The Myth of "No Surprises" Management
Written by Gerry Langeler   
Monday, October 18, 2010

I was recently involved in a CEO search for one of our portfolio companies.  During the process of interviewing a number of very successful, seasoned business leaders, I was struck by the number of times I was told in resonating tones, "I believe in no surprises management."  Of course, this was designed to impress me as a Board member and major investor. 
 
However, quite the contrary.  I usually responded with something like, "I guess you've never been in a start-up before."  In fact, I could just as easily have responded with either, "I guess you've never been in business before," or better yet, "I guess you've never been alive before."

As far as I can tell, life, business, and especially start-up business is a series of surprises.  Do you really know what is going to happen tomorrow?  Really?

  • Yesterday, I didn't know a branch would fall out of one of our trees and cut off power to the whole neighborhood (we are SO popular today! - or should I say poplar?)
  • Yesterday, I didn't know that VC seed financing for start-ups was going to come in well above previous quarters in Q3.  (Yea!)
  • Yesterday, I didn't know one of our portfolio companies was going to get a major order from a customer we thought had gone to sleep on us. (Double Yea!)

» What is being asked: Please write out the essay about "no surprises" management word for word, starting with "I was recently" and going on through "and major investor.". Draw only on the essay about "no surprises" management.

» Collected data:
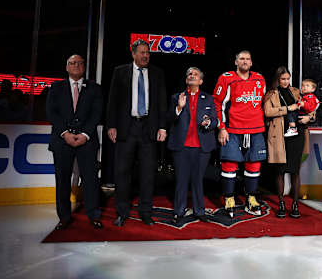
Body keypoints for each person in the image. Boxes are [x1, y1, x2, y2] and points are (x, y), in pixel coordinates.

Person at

» Response box:
I was recently involved in a CEO search for one of our portfolio companies.  During the process of interviewing a number of very successful, seasoned business leaders, I was struck by the number of times I was told in resonating tones, "I believe in no surprises management."  Of course, this was designed to impress me as a Board member and major investor.